── PROVIDED INFORMATION

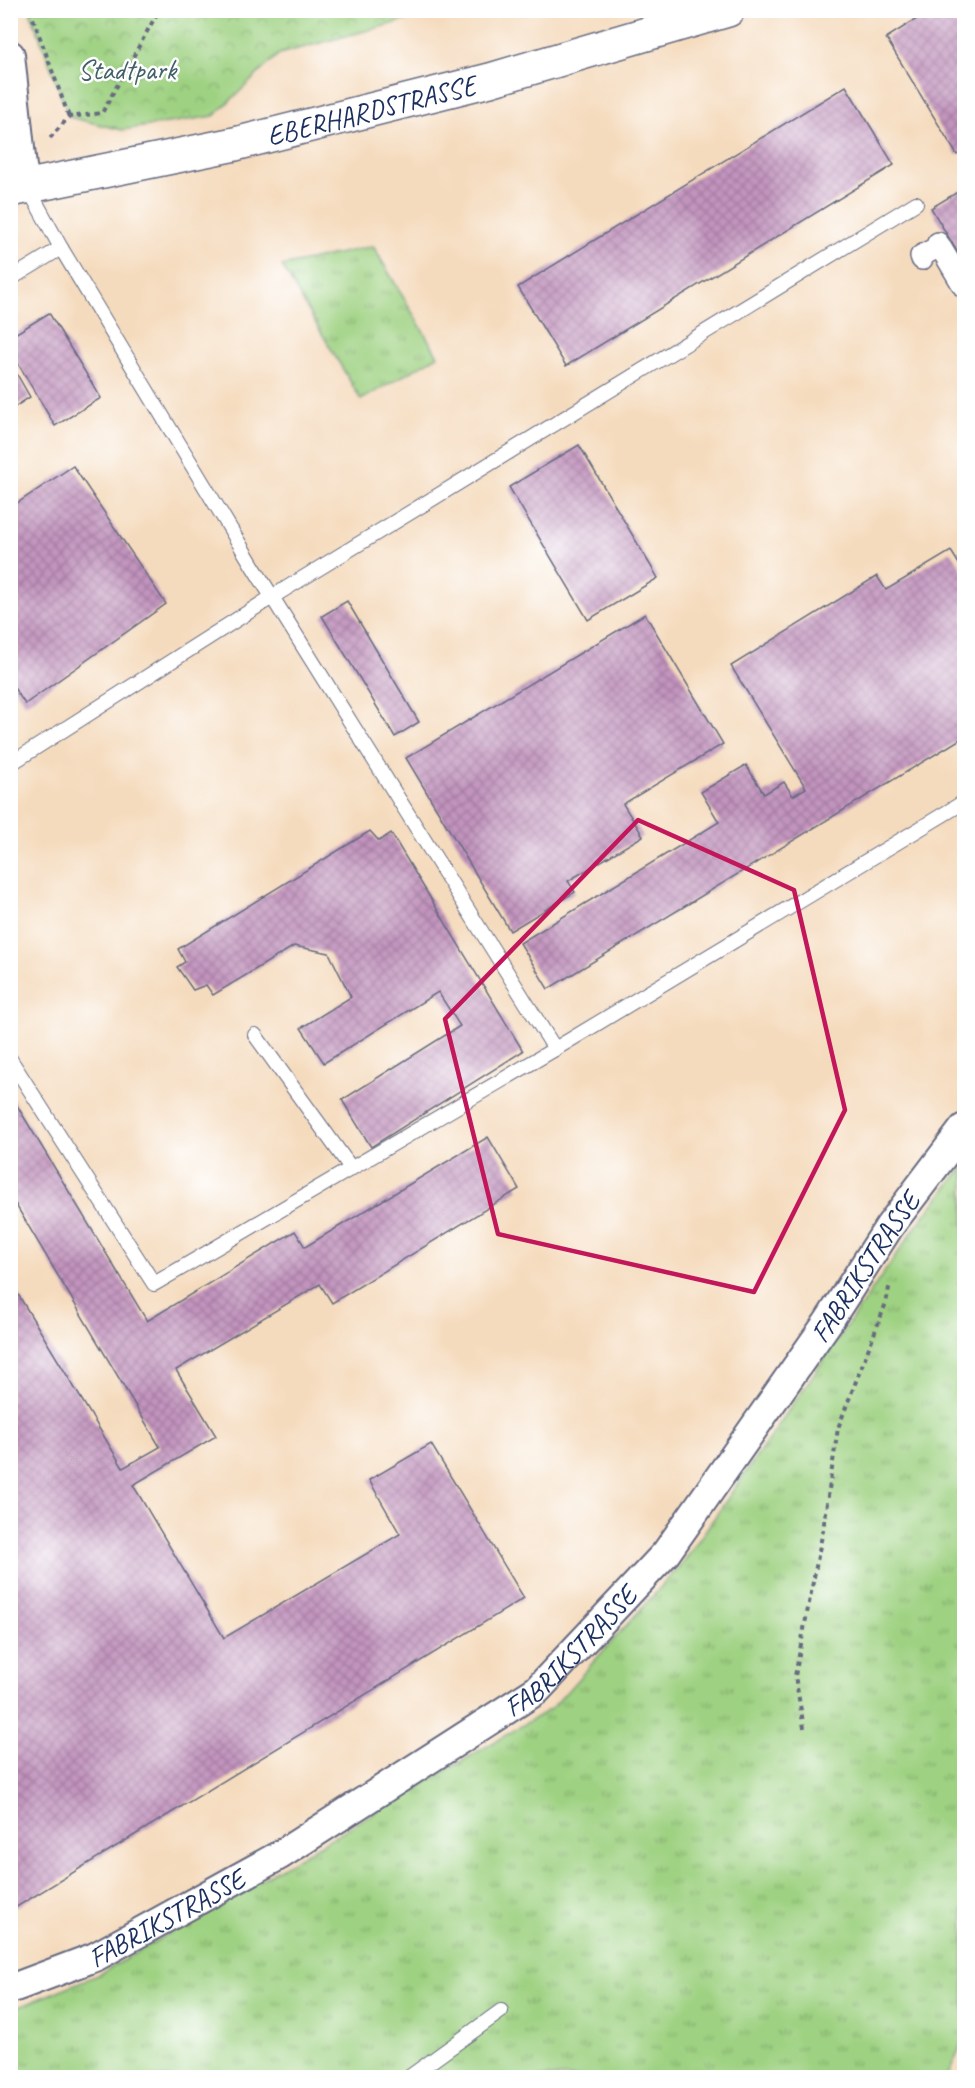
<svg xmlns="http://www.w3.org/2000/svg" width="975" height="2088" font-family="Caveat,sans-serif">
	<defs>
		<pattern id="grass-tufts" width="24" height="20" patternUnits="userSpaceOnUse" patternTransform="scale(1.5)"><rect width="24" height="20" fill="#9ed181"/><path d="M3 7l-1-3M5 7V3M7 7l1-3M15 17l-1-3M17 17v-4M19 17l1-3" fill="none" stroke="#80aa6d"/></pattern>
		<pattern id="park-crowns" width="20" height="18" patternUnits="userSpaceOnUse" patternTransform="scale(1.5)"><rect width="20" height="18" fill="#9ed181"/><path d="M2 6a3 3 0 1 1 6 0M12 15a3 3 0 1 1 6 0" fill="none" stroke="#80aa6d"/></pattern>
		<pattern id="building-cross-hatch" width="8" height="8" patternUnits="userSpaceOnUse" patternTransform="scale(1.5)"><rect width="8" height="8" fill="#c394be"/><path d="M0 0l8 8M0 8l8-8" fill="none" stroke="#9e799e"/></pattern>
	</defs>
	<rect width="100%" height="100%" fill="#fff"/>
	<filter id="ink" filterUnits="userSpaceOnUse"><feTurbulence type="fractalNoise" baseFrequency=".0167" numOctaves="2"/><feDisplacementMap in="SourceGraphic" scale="12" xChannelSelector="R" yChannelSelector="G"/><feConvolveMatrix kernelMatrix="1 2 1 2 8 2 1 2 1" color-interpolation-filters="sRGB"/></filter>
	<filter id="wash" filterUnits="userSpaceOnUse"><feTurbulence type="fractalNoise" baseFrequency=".008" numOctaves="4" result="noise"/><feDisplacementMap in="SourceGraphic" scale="24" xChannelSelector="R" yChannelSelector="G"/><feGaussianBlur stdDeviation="1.35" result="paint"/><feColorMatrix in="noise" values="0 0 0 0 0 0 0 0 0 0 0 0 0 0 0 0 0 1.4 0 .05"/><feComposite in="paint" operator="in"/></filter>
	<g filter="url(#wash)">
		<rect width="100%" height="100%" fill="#f5dbbe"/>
		<g fill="url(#grass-tufts)" stroke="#5c8070" stroke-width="1.5">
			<polygon points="373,246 438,356 361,400 282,266"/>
			<polygon points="964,1166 964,2038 947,2077 11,2078 11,2010 102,1973 552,1708 685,1560 917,1225"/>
		</g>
		<polygon fill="url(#park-crowns)" stroke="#5c8070" stroke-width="1.5" points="30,11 30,10 440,11 279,54 214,116 122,130 69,117"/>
		<g id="blocks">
			<g fill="url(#building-cross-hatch)">
				<polygon points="931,10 964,10 964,150 957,155 886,38"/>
				<polygon points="846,86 894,165 566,366 518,287"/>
				<polygon points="964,188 964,263 931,208"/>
				<polygon points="49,313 101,398 55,426 10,350 10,337"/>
				<polygon points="10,362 30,397 10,410"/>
				<polygon points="579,445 658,578 588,620 509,487"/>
				<polygon points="73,466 166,604 25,704 10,682 10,508"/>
				<polygon points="951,551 964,572 964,737 548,989 520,943 719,822 701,792 746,765 764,794 784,782 793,796 806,788 731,666 877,576 886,590"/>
				<polygon points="347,601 419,722 395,737 322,616"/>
				<polygon points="645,614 723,744 623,804 643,836 568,881 575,892 510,931 406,758"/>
				<polygon points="370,831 379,841 391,833 523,1051 371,1147 342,1100 460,1026 438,992 324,1063 301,1028 351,997 329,953 294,946 213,995 206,985 193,990 177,967 185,962 178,949"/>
				<polygon points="10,1094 147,1321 295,1231 305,1247 488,1137 519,1189 332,1303 320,1284 176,1370 216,1436 133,1485 224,1638 400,1534 369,1480 431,1444 524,1598 10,1911 10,1281 123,1468 160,1447 10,1195"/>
			</g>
		</g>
	</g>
	<g filter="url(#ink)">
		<use href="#blocks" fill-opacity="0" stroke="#676b80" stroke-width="1.5"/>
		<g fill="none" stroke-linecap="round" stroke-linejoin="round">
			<defs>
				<g id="service">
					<polyline points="27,186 61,248 254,568 555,1049"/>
					<polyline points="10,279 61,248"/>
					<polyline points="10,764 272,597 916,203"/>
					<polyline points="255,1035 351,1168"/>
					<polyline points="10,1059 154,1284 555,1049 964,802"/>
					<polyline points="408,2078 501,2011"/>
				</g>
				<g id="pedestrian">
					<polyline points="941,248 964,287"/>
					<polyline points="922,259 921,256 938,247 938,243"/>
				</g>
				<g id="minor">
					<polyline points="10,55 22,167 27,186"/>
					<path id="s1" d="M10,1989L95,1957L280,1855L537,1690L666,1553L828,1322L889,1227L964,1128"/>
				</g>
				<g id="primary">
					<path id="s2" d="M10,190L235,144L490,80L728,10"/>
				</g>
			</defs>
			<use href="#service" stroke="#676b80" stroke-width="16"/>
			<use href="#pedestrian" stroke="#676b80" stroke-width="24"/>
			<use href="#minor" stroke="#676b80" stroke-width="32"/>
			<use href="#primary" stroke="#676b80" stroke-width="36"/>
			<g stroke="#676b80" stroke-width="4" stroke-dasharray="4.5 4.5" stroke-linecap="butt">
				<polyline points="30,10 69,117"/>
				<polyline points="50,138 69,117 102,113 159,10"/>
				<polyline points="960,565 964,562"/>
				<polyline points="804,1728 795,1676 823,1530 838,1428 886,1303 890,1283"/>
			</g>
			<use href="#service" stroke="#fff" stroke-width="14"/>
			<use href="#pedestrian" stroke="#fff" stroke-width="21"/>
			<use href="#minor" stroke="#fff" stroke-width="28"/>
			<use href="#primary" stroke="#fff" stroke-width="33"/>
		</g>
	</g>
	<path fill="none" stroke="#c2185b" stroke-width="4.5" stroke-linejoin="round" d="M638,820L794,890L845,1110L754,1292L498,1234L445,1019Z"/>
	<g text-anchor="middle" stroke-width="5" stroke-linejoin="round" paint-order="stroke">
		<g font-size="28" fill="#426068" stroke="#fff">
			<text x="127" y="79">Stadtpark</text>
		</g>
		<g font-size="28" fill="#1b2f5e" stroke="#fff">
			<text dy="10" stroke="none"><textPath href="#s2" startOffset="370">EBERHARDSTRASSE</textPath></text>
			<text dy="10" stroke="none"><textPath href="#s1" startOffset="1144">FABRIKSTRASSE</textPath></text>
			<text dy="10" stroke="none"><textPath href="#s1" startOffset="658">FABRIKSTRASSE</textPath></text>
			<text dy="10" stroke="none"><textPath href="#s1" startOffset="172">FABRIKSTRASSE</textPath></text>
		</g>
	</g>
	<rect width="975" height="2088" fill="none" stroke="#fff" stroke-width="36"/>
</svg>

────

▶ WHAT YOU WILL DO:
Select every line above that contains the word "wash", and copy it.

▶ FINISHED EXERCISE:
	<filter id="wash" filterUnits="userSpaceOnUse"><feTurbulence type="fractalNoise" baseFrequency=".008" numOctaves="4" result="noise"/><feDisplacementMap in="SourceGraphic" scale="24" xChannelSelector="R" yChannelSelector="G"/><feGaussianBlur stdDeviation="1.35" result="paint"/><feColorMatrix in="noise" values="0 0 0 0 0 0 0 0 0 0 0 0 0 0 0 0 0 1.4 0 .05"/><feComposite in="paint" operator="in"/></filter>
	<g filter="url(#wash)">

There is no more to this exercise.